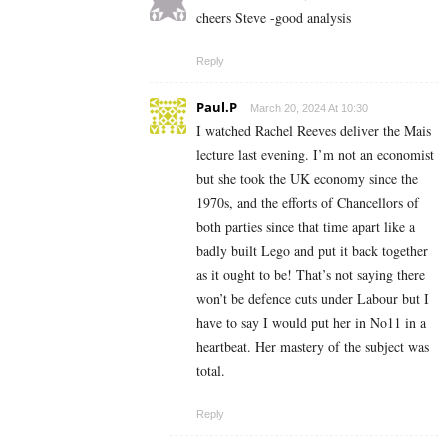
cheers Steve -good analysis
Reply
Paul.P
March 20, 2024 At 10:30
I watched Rachel Reeves deliver the Mais
lecture last evening. I’m not an economist
but she took the UK economy since the
1970s, and the efforts of Chancellors of
both parties since that time apart like a
badly built Lego and put it back together
as it ought to be! That’s not saying there
won’t be defence cuts under Labour but I
have to say I would put her in No11 in a
heartbeat. Her mastery of the subject was
total.
Reply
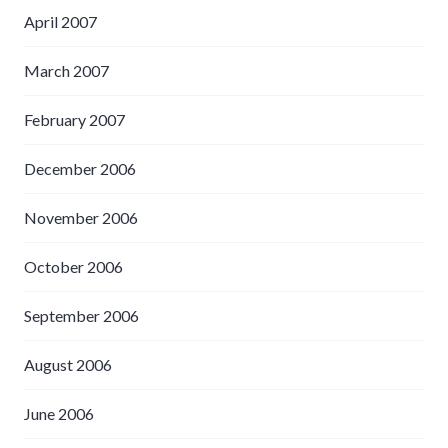
April 2007
March 2007
February 2007
December 2006
November 2006
October 2006
September 2006
August 2006
June 2006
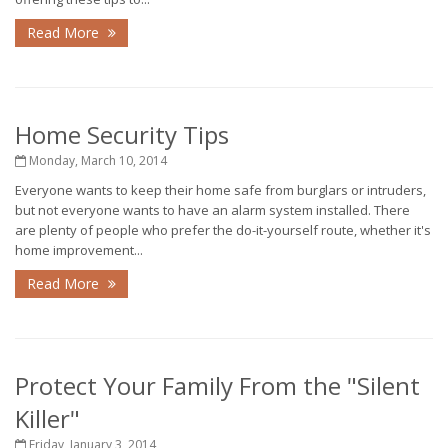
Read More
Home Security Tips
Monday, March 10, 2014
Everyone wants to keep their home safe from burglars or intruders,
but not everyone wants to have an alarm system installed. There
are plenty of people who prefer the do-it-yourself route, whether it's
home improvement...
Read More
Protect Your Family From the "Silent
Killer"
Friday, January 3, 2014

Work instructions » Would you please repeat the lines above exactly, from the first line of the listing through the line holding "have to say I would put her in No11 in a", with nothing added and no pictures?

Solution below »
cheers Steve -good analysis
Reply
Paul.P
March 20, 2024 At 10:30
I watched Rachel Reeves deliver the Mais
lecture last evening. I’m not an economist
but she took the UK economy since the
1970s, and the efforts of Chancellors of
both parties since that time apart like a
badly built Lego and put it back together
as it ought to be! That’s not saying there
won’t be defence cuts under Labour but I
have to say I would put her in No11 in a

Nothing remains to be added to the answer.